HIV-1 Tat depresses DNA-PK(CS) expression and DNA repair, and sensitizes cells to ionizing radiation.

作者信息

Sun Yi, Huang Yue-Chen, Xu Qin-Zhi, Wang Hui-Ping, Bai Bei, Sui Jian-Li, Zhou Ping-Kun

机构信息

Department of Radiation Toxicology and Oncology, Beijing Institute of Radiation Medicine, Beijing, People's Republic of China.

出版信息

Int J Radiat Oncol Biol Phys. 2006 Jul 1;65(3):842-50. doi: 10.1016/j.ijrobp.2006.02.040.

DOI:10.1016/j.ijrobp.2006.02.040
PMID:16751065
Abstract

PURPOSE

There is accumulating evidence that cancer patients with human immmunodeficiency virus-1/acquired immunodeficency syndrome (HIV-1/AIDS) have more severe tissue reactions and often develop cutaneous toxic effects when subjected to radiotherapy.
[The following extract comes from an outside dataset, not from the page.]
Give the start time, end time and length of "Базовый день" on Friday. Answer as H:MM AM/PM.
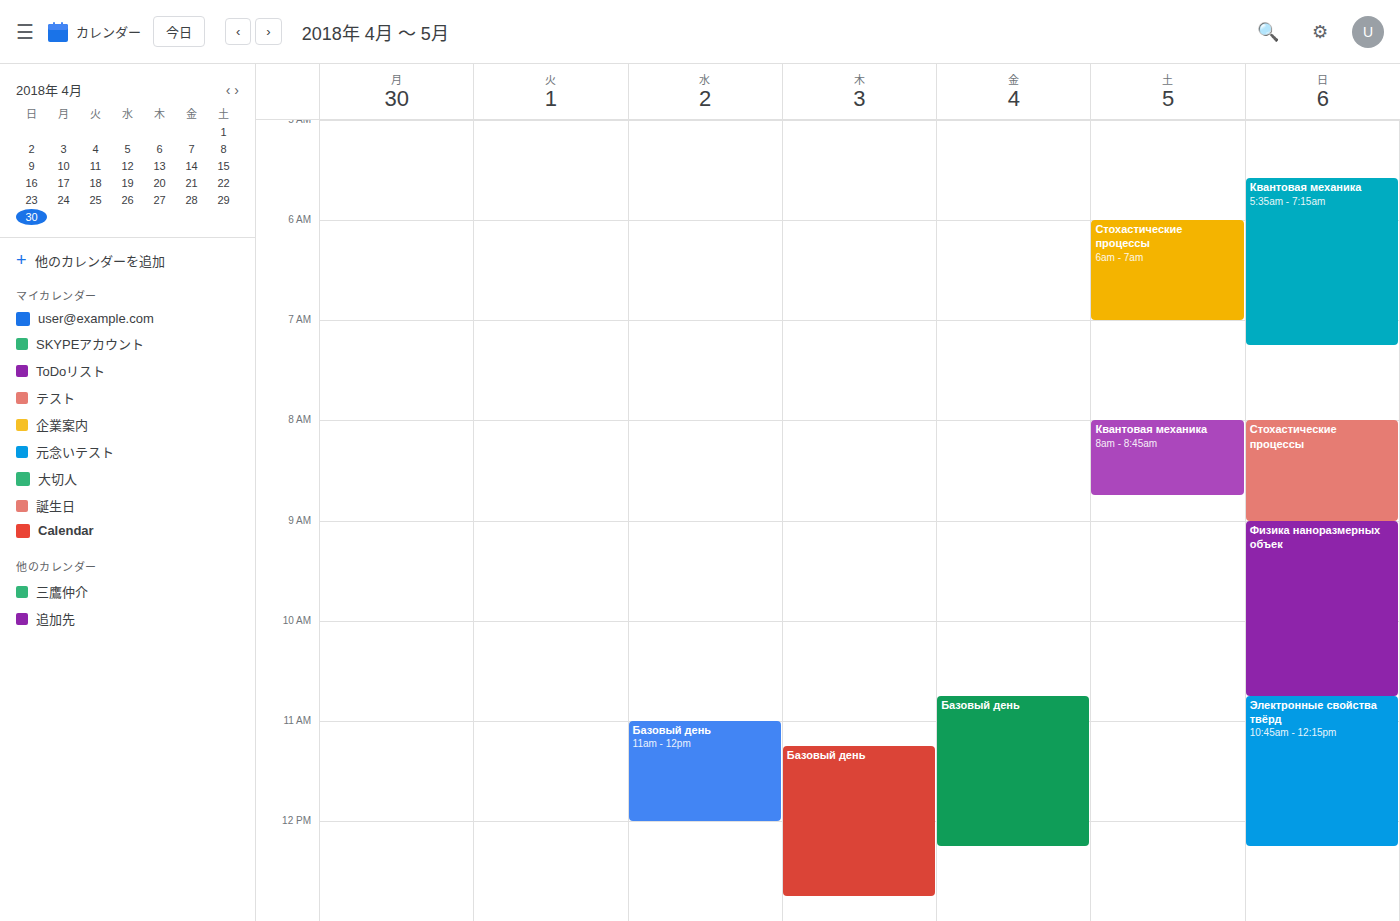
10:45 AM to 12:15 PM, 1 hour 30 minutes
Here we explored the effects of the HIV-1 Tat protein on cellular responses to ionizing radiation.

METHODS AND MATERIALS

Two Tat-expressing cell lines, TT2 and TE671-Tat, were derived from human rhabdomyosarcoma cells by transfecting with the HIV-1 tat gene. Radiosensitivity was determined using colony-forming ability. Gene expression was assessed by cDNA microarray and immunohybridization. The Comet assay and gamma-H2AX foci were use to detect DNA double-strand breaks (DSBs) and repair. Radiation-induced cell cycle changes were detected by flow cytometry.

RESULTS

The radiosensitivity of TT2 and TE671-Tat cells was significantly increased as compared with parental TE671 cells or the control TE671-pCI cells. Tat also increased proliferation activity. The comet assay and gammaH2AX foci detection revealed a decreased capacity to repair radiation-induced DNA DSBs in Tat-expressing cells. Microarray assay demonstrated that the DNA repair gene DNA-PKcs, and cell cycle-related genes Cdc20, Cdc25C, KIF2C and CTS1 were downregulated in Tat-expressing cells. Depression of DNA-PKcs in Tat-expressing cells was further confirmed by RT-PCR and immuno-hybridization analysis. Tat-expressing cells exhibited a prolonged S phase arrest after 4 Gy gamma-irradiation, and a noticeable delay in the initiation and elimination of radiation-induced G(2)/M arrest as compared with parental cells. In addition, the G(2)/M arrest was incomplete in TT2 cells. Moreover, HIV-1 Tat resulted in a constitutive overexpression of cyclin B1 protein.

CONCLUSION

HIV-1 Tat protein sensitizes cells to ionizing radiation via depressing DNA repair and dysregulating cell cycle checkpoints. These observations provide new insight into the increased tissue reactions of AIDS cancer patients to radiotherapy.

摘要

目的

越来越多的证据表明,患有人类免疫缺陷病毒1型/获得性免疫缺陷综合征(HIV-1/AIDS)的癌症患者在接受放射治疗时会出现更严重的组织反应,且常发生皮肤毒性作用。在此,我们探讨了HIV-1 Tat蛋白对细胞对电离辐射反应的影响。

方法和材料

通过用HIV-1 tat基因转染,从人横纹肌肉瘤细胞中获得了两种表达Tat的细胞系,TT2和TE671-Tat。使用集落形成能力测定放射敏感性。通过cDNA微阵列和免疫杂交评估基因表达。采用彗星试验和γ-H2AX焦点检测来检测DNA双链断裂(DSB)及其修复情况。通过流式细胞术检测辐射诱导的细胞周期变化。

结果

与亲本TE671细胞或对照TE671-pCI细胞相比,TT2和TE671-Tat细胞的放射敏感性显著增加。Tat还增加了增殖活性。彗星试验和γH2AX焦点检测显示,表达Tat的细胞修复辐射诱导的DNA DSB的能力下降。微阵列分析表明,DNA修复基因DNA-PKcs以及细胞周期相关基因Cdc20、Cdc25C、KIF2C和CTS1在表达Tat的细胞中下调。RT-PCR和免疫杂交分析进一步证实了表达Tat细胞中DNA-PKcs的抑制。与亲本细胞相比,表达Tat的细胞在4 Gy γ射线照射后表现出延长的S期停滞,并且在辐射诱导的G(2)/M停滞的起始和消除方面有明显延迟。此外,TT2细胞中的G(2)/M停滞不完全。而且,HIV-1 Tat导致细胞周期蛋白B1蛋白的组成性过表达。

结论

HIV-1 Tat蛋白通过抑制DNA修复和失调细胞周期检查点使细胞对电离辐射敏感。这些观察结果为AIDS癌症患者对放射治疗的组织反应增加提供了新的见解。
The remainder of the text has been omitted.